Knowing what could go wrong if someone doesn’t have a lawyer and understanding the necessity of someone doing what I do is what drives me. I know that bad things can happen if things aren’t done properly according to the law.
What are your “things I wish someone told me when I first started” and why. Please share a story or an example for each.
- You can’t do it all, you’re not going to be good at everything, and your time is actually very limited in the grand scheme of things. I wish I didn’t have to learn this on my own, because I could have saved a lot of time if I realized just how limited my time was. It’s tricky, in the general business sense, like delegation and time, but when you’re starting out, you think you have to do everything.
- There’s the lesson that you can’t do everything for free for people. It was definitely something I had to learn, I can’t just help everyone because they need help and can’t afford a lawyer, because my time is limited, and I need to bill for my time if I’m actually going to be running a business. I don’t regret doing that for years and I don’t regret when I do it now. I have to say “no” more than I did then simply because my time is more limited, but I have helped a lot of people along the way, and that makes me happy. So actually, if someone had told me that and I didn’t have the experience of helping a lot people in need before having learned that lesson, I think I may have missed out on a lot of really great opportunities to be of service. I think the advice is balance. Help others, but also be fair to yourself and value your time.
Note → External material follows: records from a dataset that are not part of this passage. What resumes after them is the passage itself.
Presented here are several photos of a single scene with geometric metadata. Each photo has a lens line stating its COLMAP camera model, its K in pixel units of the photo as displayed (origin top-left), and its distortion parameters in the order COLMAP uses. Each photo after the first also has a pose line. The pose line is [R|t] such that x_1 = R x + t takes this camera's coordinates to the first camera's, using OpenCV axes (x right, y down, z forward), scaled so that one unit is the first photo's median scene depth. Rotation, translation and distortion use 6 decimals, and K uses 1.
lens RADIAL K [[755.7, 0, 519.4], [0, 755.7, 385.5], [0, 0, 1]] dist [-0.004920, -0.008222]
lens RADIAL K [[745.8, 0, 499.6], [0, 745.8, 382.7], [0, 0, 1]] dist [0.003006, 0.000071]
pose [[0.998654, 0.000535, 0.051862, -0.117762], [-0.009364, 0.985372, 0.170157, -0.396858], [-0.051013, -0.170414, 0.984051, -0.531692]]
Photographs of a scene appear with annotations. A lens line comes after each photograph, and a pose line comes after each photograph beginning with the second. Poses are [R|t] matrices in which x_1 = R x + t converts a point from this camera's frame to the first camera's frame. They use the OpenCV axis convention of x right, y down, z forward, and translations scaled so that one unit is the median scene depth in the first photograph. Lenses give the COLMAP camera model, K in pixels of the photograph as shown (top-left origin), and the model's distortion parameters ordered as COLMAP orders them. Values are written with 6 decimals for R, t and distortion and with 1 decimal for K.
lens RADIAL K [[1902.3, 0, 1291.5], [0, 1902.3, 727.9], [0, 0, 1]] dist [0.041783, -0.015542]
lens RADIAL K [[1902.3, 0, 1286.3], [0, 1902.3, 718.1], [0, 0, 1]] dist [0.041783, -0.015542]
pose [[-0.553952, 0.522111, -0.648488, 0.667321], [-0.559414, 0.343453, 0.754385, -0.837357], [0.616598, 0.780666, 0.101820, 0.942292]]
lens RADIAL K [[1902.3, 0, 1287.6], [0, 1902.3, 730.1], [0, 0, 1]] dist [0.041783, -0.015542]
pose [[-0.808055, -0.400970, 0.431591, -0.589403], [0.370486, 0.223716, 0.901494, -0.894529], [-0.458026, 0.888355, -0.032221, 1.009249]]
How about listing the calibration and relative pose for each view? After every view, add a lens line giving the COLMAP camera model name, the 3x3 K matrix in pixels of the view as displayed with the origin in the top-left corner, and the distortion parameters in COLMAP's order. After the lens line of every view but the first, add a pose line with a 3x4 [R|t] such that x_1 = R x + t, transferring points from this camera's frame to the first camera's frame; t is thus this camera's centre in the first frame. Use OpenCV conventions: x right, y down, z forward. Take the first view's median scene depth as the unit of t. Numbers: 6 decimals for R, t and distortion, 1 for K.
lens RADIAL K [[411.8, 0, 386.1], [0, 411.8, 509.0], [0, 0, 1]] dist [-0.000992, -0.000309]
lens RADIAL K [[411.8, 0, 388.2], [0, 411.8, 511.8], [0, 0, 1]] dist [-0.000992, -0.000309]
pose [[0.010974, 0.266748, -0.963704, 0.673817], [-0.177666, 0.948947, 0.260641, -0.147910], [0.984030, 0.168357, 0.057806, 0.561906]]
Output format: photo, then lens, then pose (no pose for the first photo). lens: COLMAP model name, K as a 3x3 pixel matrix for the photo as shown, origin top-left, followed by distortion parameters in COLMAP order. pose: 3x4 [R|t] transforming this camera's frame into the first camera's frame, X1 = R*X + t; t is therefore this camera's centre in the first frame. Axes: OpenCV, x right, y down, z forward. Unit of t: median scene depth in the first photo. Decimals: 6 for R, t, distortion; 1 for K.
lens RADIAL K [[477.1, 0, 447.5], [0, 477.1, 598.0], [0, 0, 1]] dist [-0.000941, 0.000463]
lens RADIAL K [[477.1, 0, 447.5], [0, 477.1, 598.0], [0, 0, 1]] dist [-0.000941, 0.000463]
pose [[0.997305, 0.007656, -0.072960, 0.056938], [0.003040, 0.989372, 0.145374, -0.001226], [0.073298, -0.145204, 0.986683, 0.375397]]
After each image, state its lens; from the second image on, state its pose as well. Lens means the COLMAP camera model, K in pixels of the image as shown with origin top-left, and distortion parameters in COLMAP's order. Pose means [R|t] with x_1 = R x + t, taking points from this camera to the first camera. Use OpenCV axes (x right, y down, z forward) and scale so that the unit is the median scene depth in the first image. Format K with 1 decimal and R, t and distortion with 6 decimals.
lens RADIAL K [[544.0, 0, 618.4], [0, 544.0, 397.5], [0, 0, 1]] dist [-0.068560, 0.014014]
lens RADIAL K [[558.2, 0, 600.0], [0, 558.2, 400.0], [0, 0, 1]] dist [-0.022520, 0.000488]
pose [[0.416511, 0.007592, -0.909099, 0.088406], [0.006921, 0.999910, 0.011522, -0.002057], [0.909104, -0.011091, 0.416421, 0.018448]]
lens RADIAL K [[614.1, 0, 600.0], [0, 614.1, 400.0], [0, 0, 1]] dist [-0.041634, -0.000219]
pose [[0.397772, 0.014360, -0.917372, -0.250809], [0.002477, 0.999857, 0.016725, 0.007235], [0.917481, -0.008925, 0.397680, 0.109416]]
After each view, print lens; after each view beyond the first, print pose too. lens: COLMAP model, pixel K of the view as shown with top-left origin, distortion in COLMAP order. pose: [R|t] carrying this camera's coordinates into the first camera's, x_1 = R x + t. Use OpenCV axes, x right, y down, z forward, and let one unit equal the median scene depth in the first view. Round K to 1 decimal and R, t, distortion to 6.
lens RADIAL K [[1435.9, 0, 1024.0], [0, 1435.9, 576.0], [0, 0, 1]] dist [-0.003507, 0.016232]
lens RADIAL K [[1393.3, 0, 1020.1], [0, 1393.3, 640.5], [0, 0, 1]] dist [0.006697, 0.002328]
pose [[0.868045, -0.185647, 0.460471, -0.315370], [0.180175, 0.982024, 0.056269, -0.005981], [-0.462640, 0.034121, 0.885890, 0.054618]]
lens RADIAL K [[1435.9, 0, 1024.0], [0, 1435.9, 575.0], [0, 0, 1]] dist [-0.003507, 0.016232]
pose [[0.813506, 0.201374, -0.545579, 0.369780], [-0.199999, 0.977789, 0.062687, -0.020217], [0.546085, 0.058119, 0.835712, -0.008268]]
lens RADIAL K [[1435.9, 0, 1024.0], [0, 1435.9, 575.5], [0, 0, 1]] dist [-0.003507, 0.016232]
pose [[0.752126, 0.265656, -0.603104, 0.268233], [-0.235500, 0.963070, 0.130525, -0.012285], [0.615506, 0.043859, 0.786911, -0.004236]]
- Who you work with is everything. We’re very conscious of the people we surround ourselves with in life. Your friends, how much time you spend with different family members, the extracurricular stuff you do, what parties you go to, all of that. We are at least conscious and making decisions when it comes to that, but we don’t always make those decisions when it comes to our work life, which is where a lot of people spend the majority of their time. The people that you choose to work with, whether it’s a colleague or a client, is so important. This is something I had to learn to be conscious of and protective of, because ultimately, it’s my life and the people I want to be around and work with should be my decision. We are charged with creating the universe we want to live in.
We are very blessed that some of the biggest names in Business, VC funding, Sports, and Entertainment read this column. Is there a person in the world, or in the US whom you would love to have a private breakfast or lunch with, and why? He or she might see this. 🙂
Amal Clooney, because even though I don’t know a ton about her, I would love to get to know her, and not just to ask how she landed George Clooney. I’m kidding — she’s obviously brilliant and beautiful and he is certainly the lucky one. The work that she does is fascinating to me partly because it’s so far from what I do, and I love learning and expanding my knowledge in different fields. In particular, her work in the international space intrigues me, and I love that her background and career path has taken so many turns. I can relate to that and would love to dig deeper into what led to some of those choices and pivots. I also relate to her on many levels. We’re both of middle eastern heritage, and despite our families being immigrants, came from educated parents. We both have taught law, and I believe we’ve both chosen paths in law that are uniquely ours. I find her inspiring.
Thank you so much for your time and for your inspiring insights!